• **Problem description**
Every entry below should be reproduced exactly, with all pictures left out.

• **Page segmentation data**
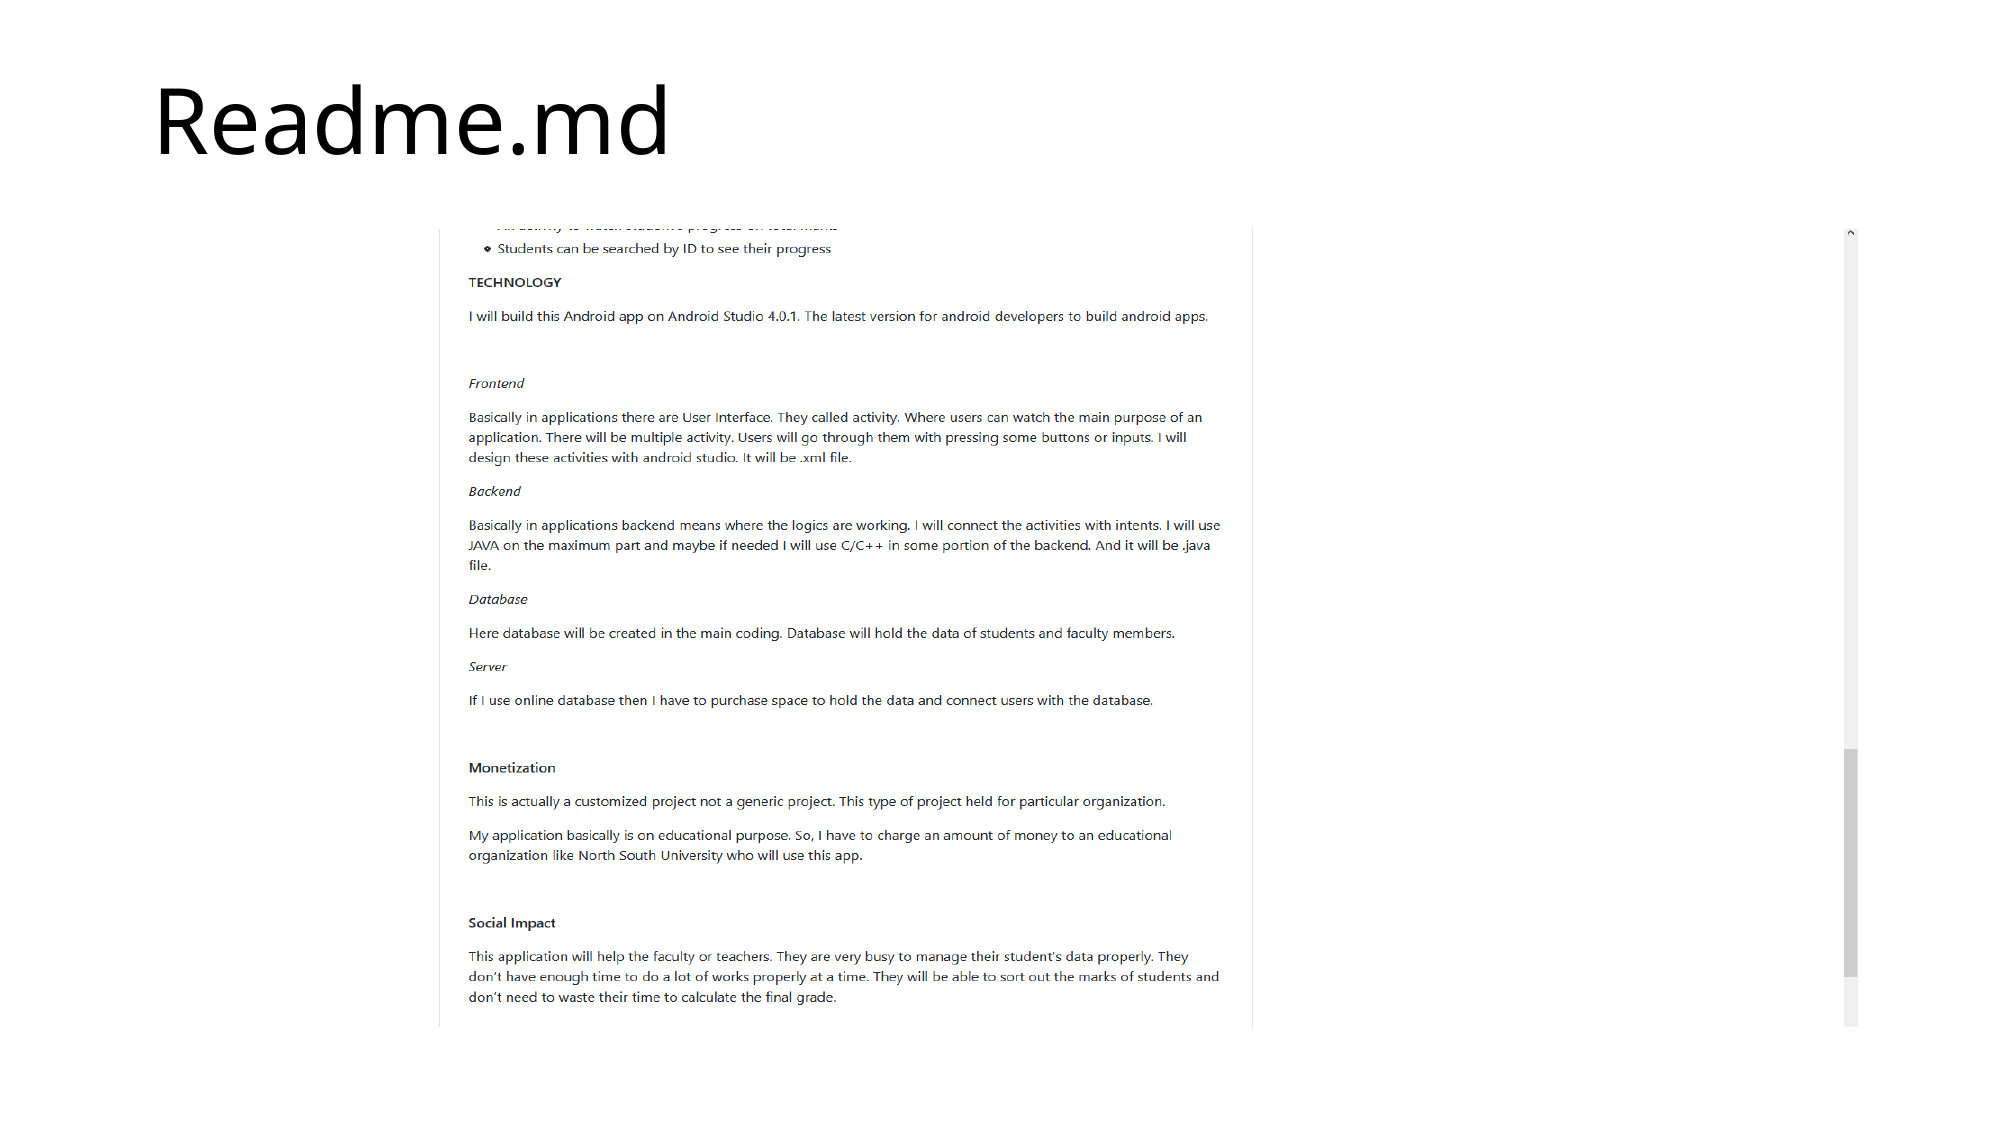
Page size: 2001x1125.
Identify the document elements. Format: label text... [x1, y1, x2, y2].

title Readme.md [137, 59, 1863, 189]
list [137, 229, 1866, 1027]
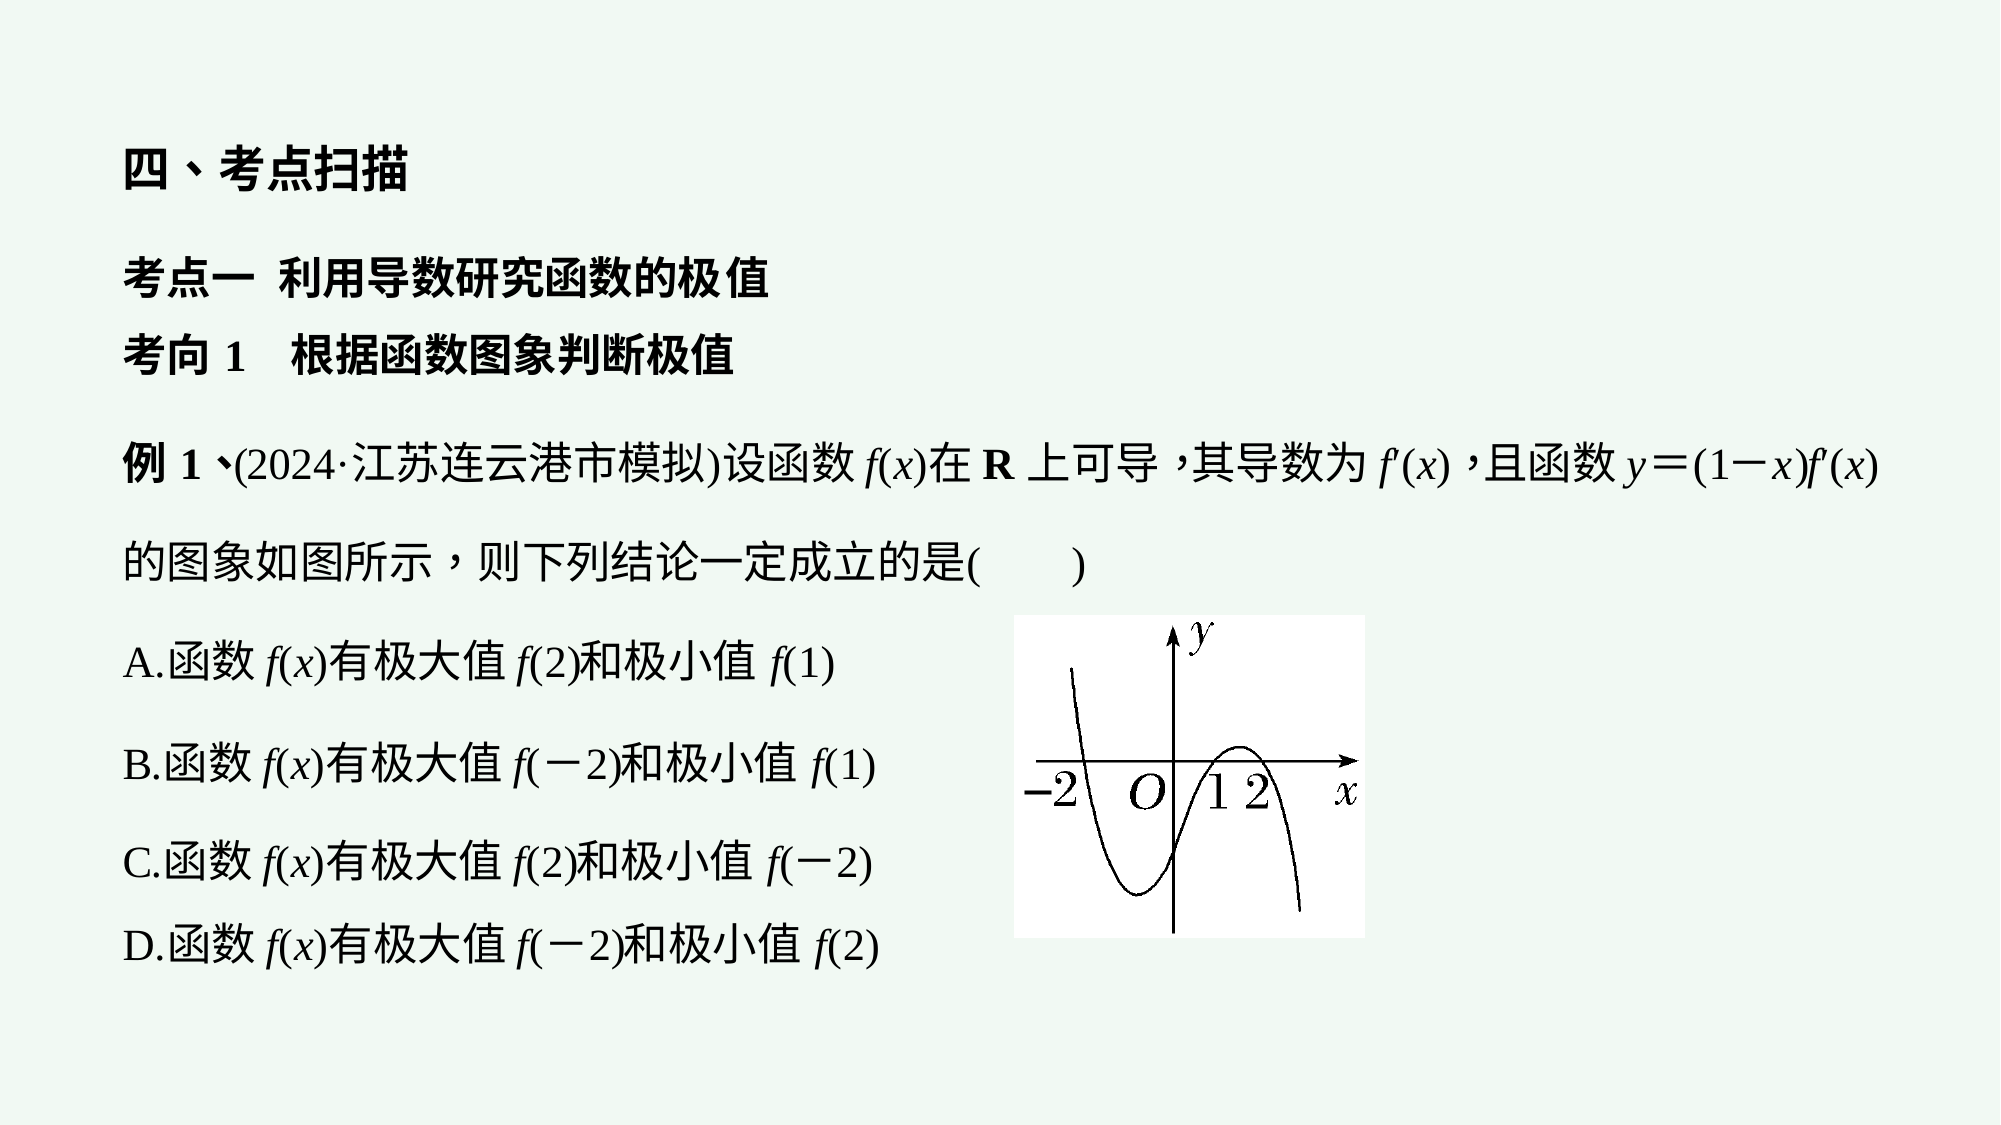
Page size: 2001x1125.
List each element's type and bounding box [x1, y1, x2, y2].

• **Response area**
Page size: 2001x1125.
Identify the document elements. Format: label text... [x1, y1, x2, y2].

title Readme.md [137, 59, 1863, 189]
list [137, 229, 1866, 1027]
Page size: 2001x1125.
List each element's type and bounding box [x1, y1, x2, y2].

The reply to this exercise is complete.